Üstelik romantizmde öyle bir noktaya gelmiş ki o soğuk buz şelalesi Ömer kendisi doğum günlerini umursamazken sevdiği kadını mest etmek üzerine her ne kadar biz hepsine şahit olamadıysak da sürpriz üstüne sürpriz hazırladı. Daha 2.bölümde sahildeki kampanya çekiminde etkilendiği Defne için çizdiği ayakkabıyı geldi 45 bölüm sonra doğum günü hediyesi olarak önümüze koydu. Hem de çok önceleri ondan hoşlandığını ve onun hangi ayakkabıyı giydiğini bile hayal ettiğini söylemekten çekinmeyerek. Beyaz atlı sinyor İplikçi’miz romantizmi bununla da sınırlı kalmıyor. Sabah Defne’ye almaya geldiğinde “Ne de güzeliz böyle sabah Defne’si. Gel seni içime çekeyim.” diyebiliyor. Çünkü Ömer, Defne olmadan nefes alamayacak durumda. Nasıl Ömer, Defne’nin eksik yanlarını tamamlıyorsa; Defne onun pusulası, dalga kıranı, nefesi... Çiftlik evindeyken bile yanında Defne olmadığı için huzursuz olan Ömer’in Alp gibi kendi sırrıyla karşı karşıya kaldığında şimdiki bir tepki vermesi o yüzden pek de mümkün değil. Evet, Ömer değişti diyoruz. Ama değişen sadece Defne’nin yanındaki Ömer.
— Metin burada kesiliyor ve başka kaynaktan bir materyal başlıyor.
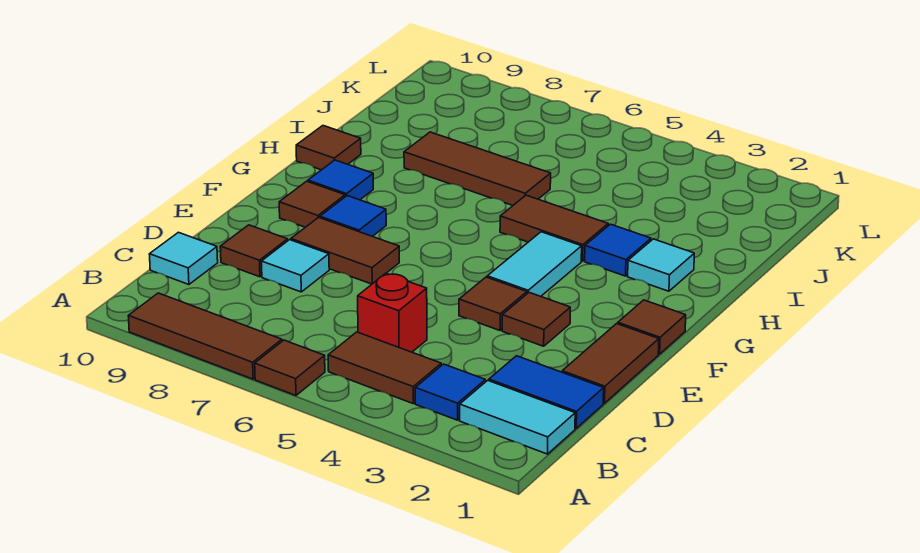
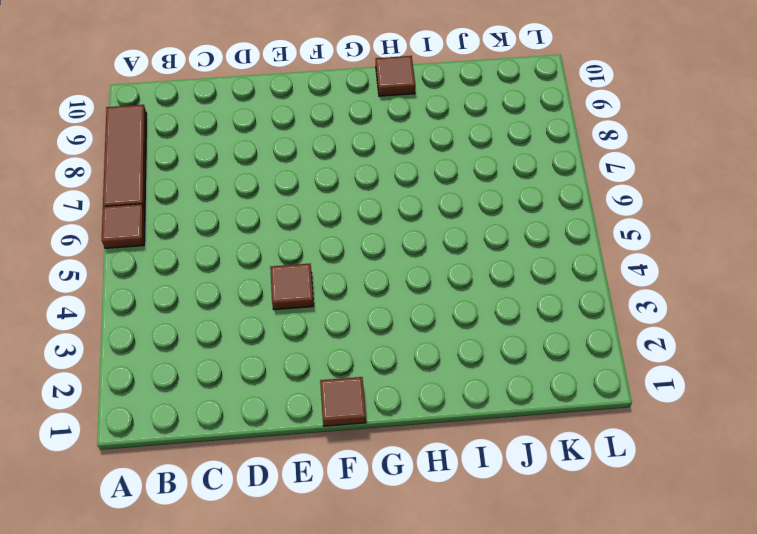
none -> cyan 1x2 tile [460,380,575,454]
none -> blue 1x1 tile [415,364,485,420]
none -> brown 1x2 tile [328,332,441,403]

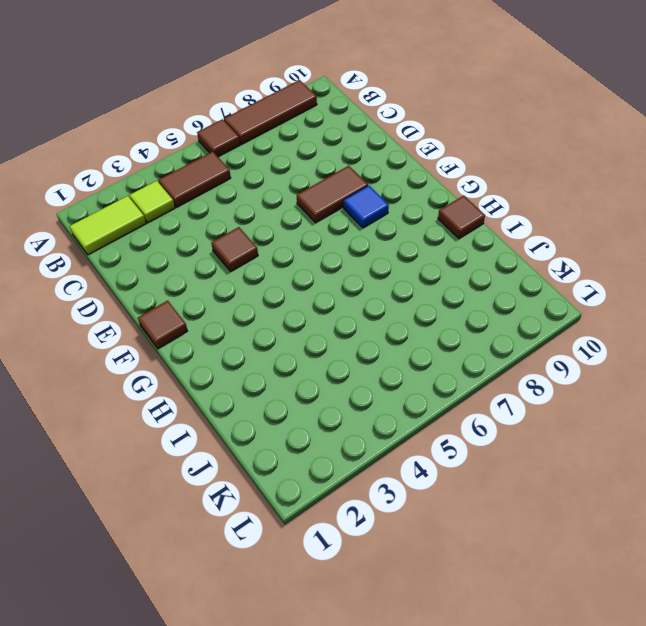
lime 1x2 tile [70,196,146,255] -> cyan 1x2 tile [460,380,575,454]
lime 1x1 tile [130,181,175,223] -> blue 1x1 tile [415,364,485,420]
none -> blue 1x2 tile [489,356,604,428]
none -> red 1x1 brick [358,273,427,352]
none -> cyan 1x1 tile [150,232,218,285]

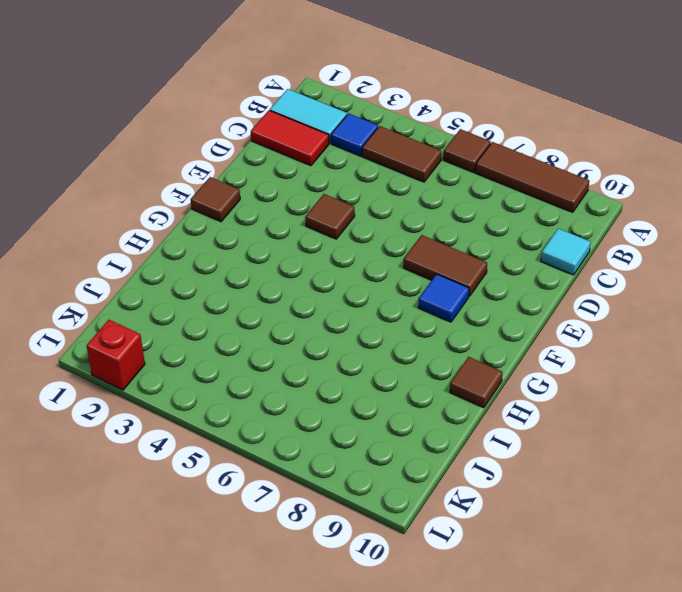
red 1x2 tile [251,110,329,166] -> blue 1x2 tile [489,356,604,428]
red 1x1 brick [86,320,145,390] -> red 1x1 brick moved to [358,273,427,352]
none -> brown 1x2 tile [562,324,659,403]
none -> cyan 1x1 tile [262,240,329,292]
none -> brown 1x1 tile [220,225,288,277]

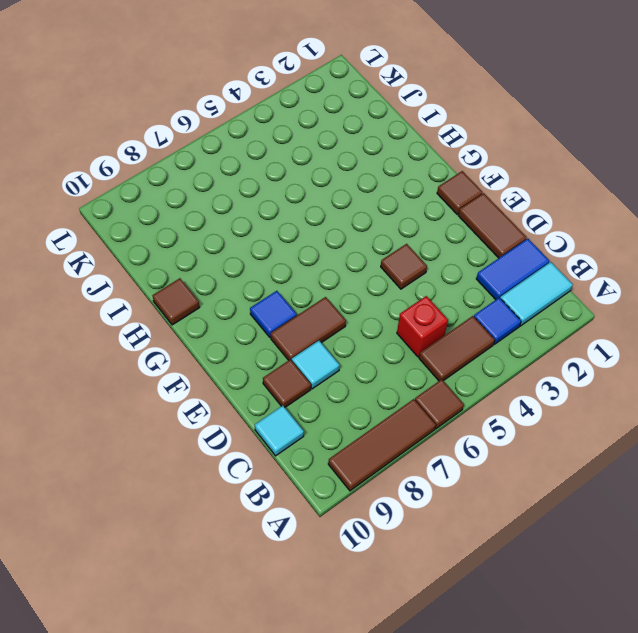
none -> brown 1x1 tile [502,292,570,346]
none -> cyan 1x2 tile [487,232,582,296]
none -> brown 1x1 tile [279,181,345,227]

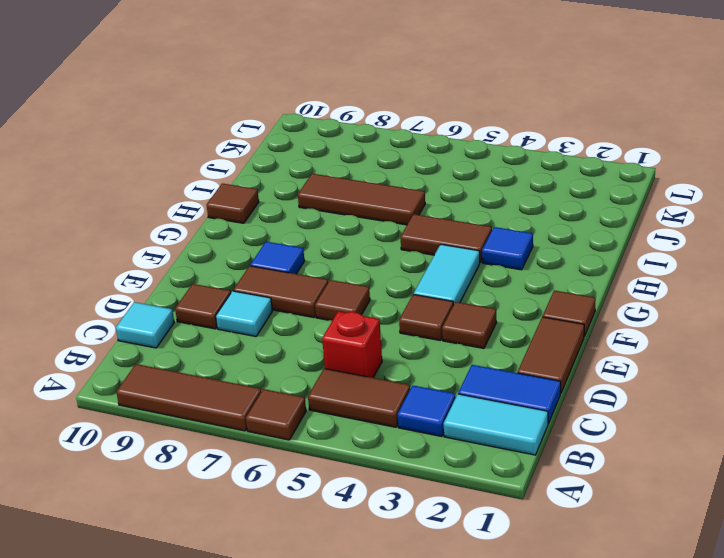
brown 1x1 tile [315,280,370,321] -> brown 1x1 tile moved to [279,181,345,227]
none -> blue 1x1 tile [308,160,373,200]
none -> cyan 1x1 tile [628,239,694,291]

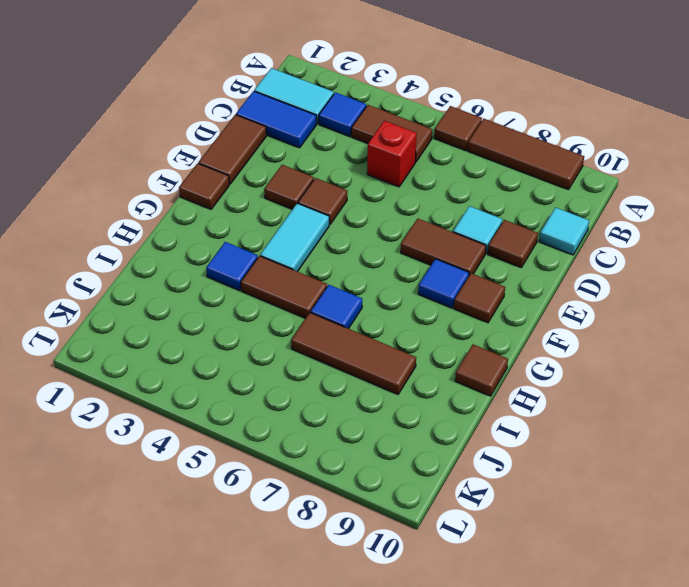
blue 1x1 tile [311,285,362,329] -> blue 1x1 tile moved to [308,160,373,200]
none -> cyan 1x1 tile [628,239,694,291]

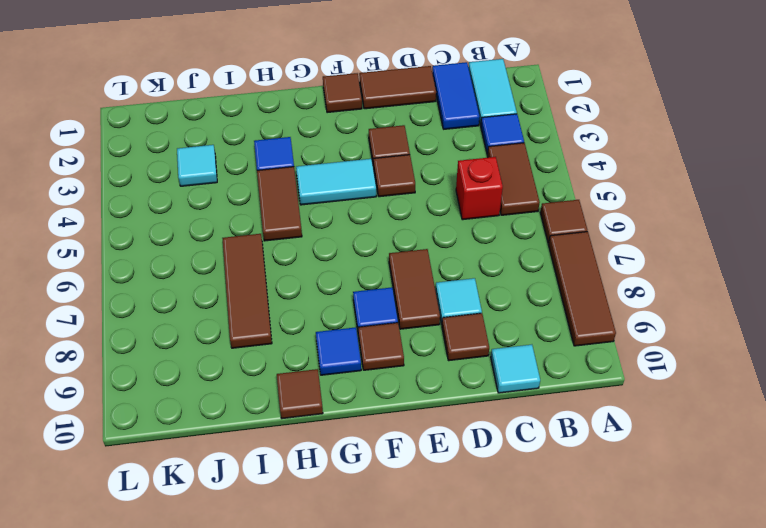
cyan 1x1 tile [177,145,217,186] -> cyan 1x1 tile moved to [628,239,694,291]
Defne’nin gördüğü ve bildiği biri... Asıl Ömer hala aynı. Hayata bakış açısı, kuralları, prensipleri... Bu bölüm de sanki olaylardan hiç etkilenmemiş gibi katı durarak doğrucu Davut’luğu da işte o herkesin bildiği Ömer olarak yaptı. Ama ne zamanki Alp’e anlattı, onun da o içindeki duygular ortaya çıktı. Odasında tek başına uzanıp dertli dertli düşünmeye başladı. O anda aklında neler dönüyordu (Şimdi hepinizin aklından oyunu düşündüğü geçiyordu. Valla ben oyunu kesinlikle bilmediğine inanan ekiptenim.) acaba Defne kapısını çalana kadar.
 
“Kapı açık, gel sevgilim gel...”
 
7.bölümde dağ evine kaçtığında Sadri ustasına “Bugüne kadar kapılarımı hep kapalı tuttum. Kendi dünyamda yaşadım. Kimseye ihtiyaç duymadan. Kendimle yetinerek.” demişti. Ustanın cevabı ise “Şimdi o gizli dünyanın kapıları açılıyor diyorsun, hem de senin iznin olmadan.” O günden bu yana köprünün altından o kadar su geçti ki; Ömer, Defne’ye karşı kapılarını kapalı tutmuyor. Hatta Defne’nin yanlış yerde tutabileceği bir anahtara bile ihtiyacı yok girmek için içeri. O her ne kadar hala kapıyı tıklayıp “girebilir miyim” dese de, o kapı kendisine sonuna kadar açık. Kilitler yok o kalpte. O kilitler olmadığı için de tüm bölüm Alp’in bilmesi gerektiğini savunan o sert, soğuk ve net düşünceleri olan Ömer, Defne kendisine “Sen olsaydın? İptal eder miydin düğünü? Sevdiğinden yani benden vazgeçer miydin?” diye sorduğunda aynı şekilde net bir cevap veremiyor: “Bilmem. Yani senden vazgeçmek deyince, imkansız geliyor kulağa.”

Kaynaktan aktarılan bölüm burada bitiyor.